23-10-2025 07:00 - Rapport de la Cour des comptes : Le temps du discernement, pas de la vindicte

Shems Maarif -- Depuis la publication du dernier rapport de la Cour des comptes, la Mauritanie bruisse d’indignation.
Les réseaux sociaux s’enflamment, les plateaux de débat s’agitent, et certains chiffres ont été brandis comme des preuves de détournements massifs.
Pourtant, une lecture attentive du rapport montre une réalité bien différente : dans près de 80 % des cas, il ne s’agit pas de vol ni de corruption, mais de fautes de gestion, de lenteurs administratives ou de manquements aux procédures.
Des erreurs, oui. Des irrégularités, parfois graves. Mais pas des crimes.
À la SOMELEC, plusieurs dizaines d’abonnés — parfois des institutions publiques — n’ont pas payé leurs factures depuis des mois. Faut-il crier au détournement ? Non.
C’est un problème de suivi administratif, un déficit de rigueur dans le recouvrement, mais pas un acte de vol.
Même chose à Mauritania Airlines, où près de 100 millions d’ouguiyas restent bloqués dans un pays africain.
L’argent n’a pas disparu : il n’a simplement pas été recouvré, à cause de lenteurs bancaires et de procédures administratives complexes. Ce n’est pas une malversation, mais un dysfonctionnement.
Même constat au ministère de l’Emploi et de la Formation professionnelle, à qui la Cour reproche de ne pas avoir lancé d’appel d’offres pour le choix d’hôtels destinés à accueillir des délégations de haut niveau à Nouakchott.
Mais il ne s’agissait pas d’une opération opaque : le ministre a simplement choisi des établissements qu’il jugeait adaptés à la qualité et à la sécurité des invités.
Il faut d’abord saluer l’acte même de transparence. La Cour des comptes publie désormais ses rapports, accessibles à tous.
C’est un progrès considérable dans notre culture de gouvernance.
Mais cette transparence, au lieu d’être utilisée pour informer et corriger, ne doit pas devenir une arme de lynchage public ou un terrain de spéculations partisanes.
Et s’il est un trait qu’il faut reconnaître au président Mohamed Ould Cheikh El Ghazouani, c’est bien son tempérament calme et réfléchi.
L’homme n’agit ni sous l’impulsion ni sous la pression. Il écoute, observe, consulte — puis tranche, dans le respect des institutions et des faits.
Ce style de gouvernance, fait de mesure et de pondération, est aux antipodes de la précipitation et du populisme.
Et c’est précisément ce qu’exige ce moment : résister à la pression des réseaux sociaux et aux voix qui voient du mal partout simplement parce qu’elles crient plus fort que les autres.

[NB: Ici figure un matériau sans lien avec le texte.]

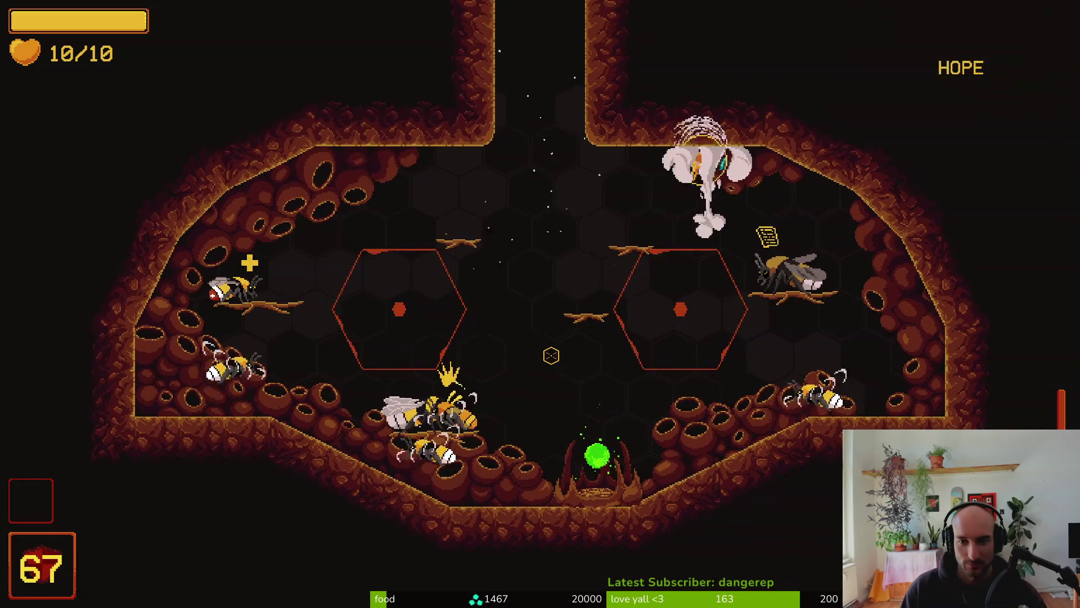
pyautogui.press('s')
pyautogui.press('a')
pyautogui.click(551, 356)
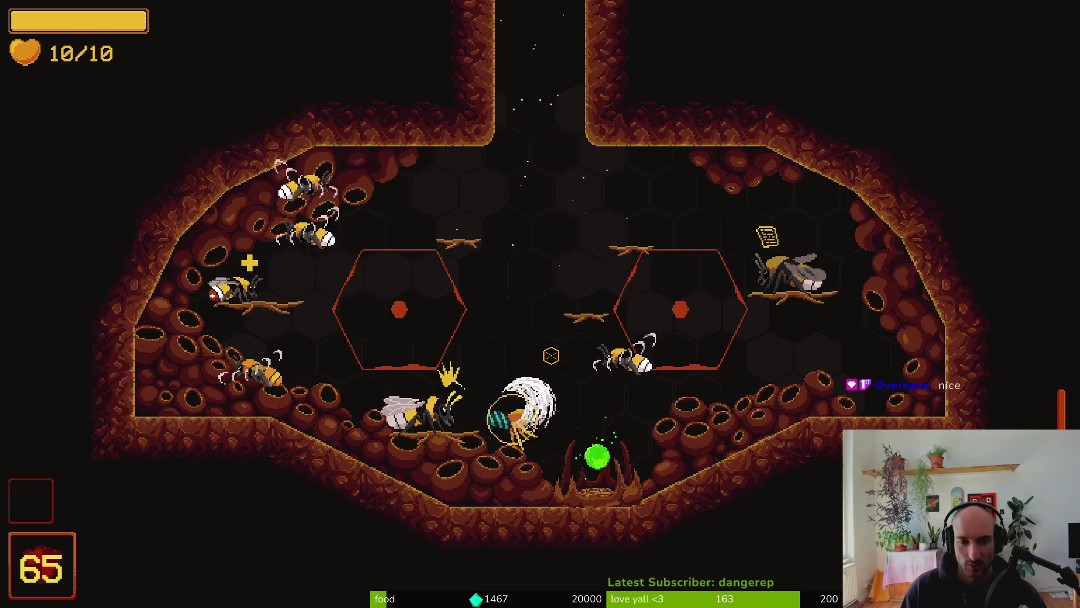
# Cross the arena via the left ledge and fly up the top passage into the desert level
pyautogui.press('a')
pyautogui.press('w')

La publication du rapport de la Cour des comptes est la preuve que la transparence n’est plus un slogan.
À l’administration de se réformer, aux gestionnaires d’être formés, et à la société de débattre avec maturité.
Cependant confondre faute et vol, erreur et trahison, n’aide pas le pays à progresser.
La vraie bonne gouvernance naît dans le calme, la raison et la vérité des faitspas dans le bruit des colères numériques.
La bonne gouvernance, c’est aussi cela, comprendre avant de juger, corriger avant de condamner et sanctionner lorsque la faute est prouvée.
Car il ne s’agit pas de fermer les yeux : tout manquement doit être sanctionné, toute négligence corrigée, toute faute administrative assumée.
Mais il faut le faire dans la justice, pas dans la précipitation. C’est ainsi que se construit un État fort, juste et respecté — dans le calme, la transparence et la vérité.